Exercise prompt – Reproduce the data below in full and to the letter, images excepted.

[The input — start]

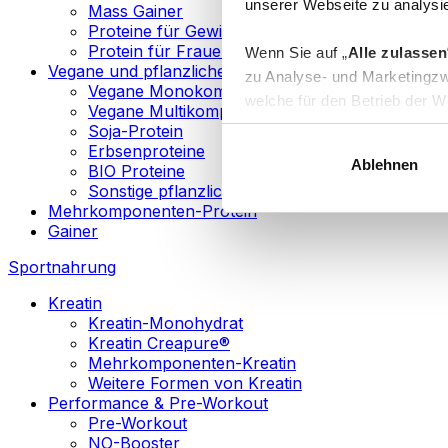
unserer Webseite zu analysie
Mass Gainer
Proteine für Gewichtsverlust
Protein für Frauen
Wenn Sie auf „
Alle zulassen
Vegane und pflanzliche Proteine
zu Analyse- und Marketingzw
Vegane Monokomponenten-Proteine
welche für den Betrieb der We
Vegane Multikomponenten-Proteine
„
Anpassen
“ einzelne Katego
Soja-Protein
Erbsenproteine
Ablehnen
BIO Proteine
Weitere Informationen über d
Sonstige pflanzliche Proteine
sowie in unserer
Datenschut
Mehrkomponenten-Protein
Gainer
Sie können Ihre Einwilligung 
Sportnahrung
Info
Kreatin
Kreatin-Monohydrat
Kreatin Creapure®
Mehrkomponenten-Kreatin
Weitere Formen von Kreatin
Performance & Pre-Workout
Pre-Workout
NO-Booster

[The input — finish]

Answer box –
unserer Webseite zu analysie
Mass Gainer
Proteine für Gewichtsverlust
Protein für Frauen
Wenn Sie auf „
Alle zulassen
Vegane und pflanzliche Proteine
zu Analyse- und Marketingzw
Vegane Monokomponenten-Proteine
welche für den Betrieb der We
Vegane Multikomponenten-Proteine
„
Anpassen
“ einzelne Katego
Soja-Protein
Erbsenproteine
Ablehnen
BIO Proteine
Weitere Informationen über d
Sonstige pflanzliche Proteine
sowie in unserer
Datenschut
Mehrkomponenten-Protein
Gainer
Sie können Ihre Einwilligung 
Sportnahrung
Info
Kreatin
Kreatin-Monohydrat
Kreatin Creapure®
Mehrkomponenten-Kreatin
Weitere Formen von Kreatin
Performance & Pre-Workout
Pre-Workout
NO-Booster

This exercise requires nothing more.